→ Extract
+-------+
Fourier transform of $\frac{1}{\sqrt{1 + x^2}}$ I have a question about Fourier transforms:
What does the following question means?
" Does the Fourier transform of the function $f(x)= \frac{1}{\sqrt{1 + x^2}}$ belongs to $L_2(\mathbb{R})$?"
We know that $L_2(\mathbb{R})= \{ f: \mathbb{R} \rightarrow \mathbb{C} \mid \int_{- \infty}^{+ \infty} |f(t)|^2 dt < \infty \} $ and we know that $\hat{f}(t) = \int_{- \infty}^{+ \infty} e^{-itx} f(x) dx$.
Now for to show that $\hat{f}(t) \in L_2(\mathbb{R})$, what do we need to prove?
$\textbf{(1)}$ $~$ Is it enough to show that $f(x) \in L_1(\mathbb{R}) \cap L_2(\mathbb{R})$, then we have some results that shows $\hat{f}(t) \in L_2(\mathbb{R})!$
$\textbf{(2)}$ $~$ Or we have to prove $\int_{- \infty}^{+ \infty} |\hat{f}(t)|^2 dt < \infty$?
If $\textbf{(2)}$ is true? Can you please help me to show that?
Here linked-to result someone has found its Fourier transform, but I cannot understand it! I mostly prefer to find it by usual integration ways such as variable changes or substitution or even by inverse transform theorem!
Please let me know if I am wrong about using $\textbf{(1)}$ for to prove that $\hat{f}(t) \in L_2(\mathbb{R})$?
Thanks! 
 A: As already stated it depends upon how you really define the Fourier transform.
+-------+
Dataset items
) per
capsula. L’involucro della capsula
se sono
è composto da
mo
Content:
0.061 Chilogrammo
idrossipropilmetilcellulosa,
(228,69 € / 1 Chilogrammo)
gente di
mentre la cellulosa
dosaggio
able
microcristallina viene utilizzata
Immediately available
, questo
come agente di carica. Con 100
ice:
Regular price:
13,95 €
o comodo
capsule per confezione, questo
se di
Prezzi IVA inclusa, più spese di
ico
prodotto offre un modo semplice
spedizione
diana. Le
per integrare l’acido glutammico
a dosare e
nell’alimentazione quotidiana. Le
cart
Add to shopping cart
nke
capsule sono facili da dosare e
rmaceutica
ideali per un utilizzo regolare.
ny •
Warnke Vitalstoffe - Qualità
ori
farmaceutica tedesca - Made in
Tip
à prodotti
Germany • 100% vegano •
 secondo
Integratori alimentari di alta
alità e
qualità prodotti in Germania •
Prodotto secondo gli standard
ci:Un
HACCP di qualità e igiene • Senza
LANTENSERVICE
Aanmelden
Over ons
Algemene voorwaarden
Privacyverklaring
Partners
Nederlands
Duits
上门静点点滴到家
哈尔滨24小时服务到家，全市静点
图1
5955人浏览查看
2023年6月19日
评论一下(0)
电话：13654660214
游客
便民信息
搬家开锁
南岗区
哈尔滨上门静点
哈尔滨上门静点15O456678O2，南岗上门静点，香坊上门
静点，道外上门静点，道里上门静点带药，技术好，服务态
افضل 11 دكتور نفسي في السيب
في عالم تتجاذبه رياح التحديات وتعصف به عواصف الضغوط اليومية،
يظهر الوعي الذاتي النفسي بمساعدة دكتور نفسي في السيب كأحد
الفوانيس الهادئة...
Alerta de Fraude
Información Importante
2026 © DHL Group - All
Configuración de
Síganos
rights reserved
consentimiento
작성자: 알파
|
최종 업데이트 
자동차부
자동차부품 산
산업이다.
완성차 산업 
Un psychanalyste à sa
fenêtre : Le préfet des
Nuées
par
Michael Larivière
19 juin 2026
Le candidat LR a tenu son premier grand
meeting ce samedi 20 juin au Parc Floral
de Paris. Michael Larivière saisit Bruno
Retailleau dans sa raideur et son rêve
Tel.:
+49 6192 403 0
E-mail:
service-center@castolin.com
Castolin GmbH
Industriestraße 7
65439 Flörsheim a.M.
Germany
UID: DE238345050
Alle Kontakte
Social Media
+-------+
→ Activities
**1.** Quote the Fourier transform thread between "Now for to show" and "the Fourier transform.", inclusive.
**2.** In the Fourier transform thread, which methods does the asker prefer for finding the transform?
**3.** Write what comes next in the Fourier transform thread, picking up after its last sentence.
The rows have no connection to the Fourier transform thread.

→ Your responses
**1.**
Now for to show that $\hat{f}(t) \in L_2(\mathbb{R})$, what do we need to prove?
$\textbf{(1)}$ $~$ Is it enough to show that $f(x) \in L_1(\mathbb{R}) \cap L_2(\mathbb{R})$, then we have some results that shows $\hat{f}(t) \in L_2(\mathbb{R})!$
$\textbf{(2)}$ $~$ Or we have to prove $\int_{- \infty}^{+ \infty} |\hat{f}(t)|^2 dt < \infty$?
If $\textbf{(2)}$ is true? Can you please help me to show that?
Here linked-to result someone has found its Fourier transform, but I cannot understand it! I mostly prefer to find it by usual integration ways such as variable changes or substitution or even by inverse transform theorem!
Please let me know if I am wrong about using $\textbf{(1)}$ for to prove that $\hat{f}(t) \in L_2(\mathbb{R})$?
Thanks! 
 A: As already stated it depends upon how you really define the Fourier transform.

**2.** Usual integration methods such as variable changes or substitution, or the inverse transform theorem.

**3.**
If you define it as an improper integral the question becomes non-trivial (otherwise it is just Plancherel). For $n\geq 1$ let
  $$ f_n(x) = f(x)\; {\rm \bf 1}_{[-n,n]}(x) = \frac{1}{\sqrt{1+x^2}} {\rm \bf 1}_{[-n,n]}(x) $$
where ${\rm \bf 1}_{[-n,n]}$ is the indicator function for the interval $[-n,n]$. Then $f_n$ is in both $L^1\cap L^2$ and the Fourier transform
$$ \hat{f}_n(t) = \int_{-n}^n \frac{e^{itx}}{\sqrt{1+x^2}} dx $$
converges for every $t\neq 0$. This follows from partial integration:
 $$ \hat{f}_n(t) = \left[ \frac{e^{itx}}{it\sqrt{1+x^2}} \right]_{-n}^n +   \int_{-n}^n \frac{\sin(tx)}{t} \frac{x}{\sqrt{1+x^2}^3} dx . $$
As $n\rightarrow \infty$, the first term goes to zero and the latter converges absolutely.
Thus, you may define $\hat{f}(t)=\lim_n \hat{f}_n(t)$ for every $t\neq 0$ and the question is then if $\hat{f}\in L^2$?
The answer is yes: First note, that $f_n \rightarrow f$ in $L^2$ so $(f_n)_{n\geq 1}$ is Cauchy in $L^2$.
By Plancherel $\|\hat{f}_n-\hat{f}_m\|_2 = \|f_n-f_m\|_2$, so $(\hat{f}_n)_{n\geq 1}$ is also Cauchy in $L^2$, whence converges in $L^2$ to some function $g$. 
Any convergent sequence in $L^2$ has, however, a subsequence that converges a.e. and we already know that for $t\neq 0$ (i.e. a.e.) the limit is $\hat{f}(t)$, so  $\hat{f}=g$ (mod 0)  is in $L^2$ 
A: Answering confusion in the comments about the Plancherel theorem:
A rough version of the theorem is


$\hat f\in L^2(\mathbb R)$ if and only if $f\in L^2(\mathbb R)$.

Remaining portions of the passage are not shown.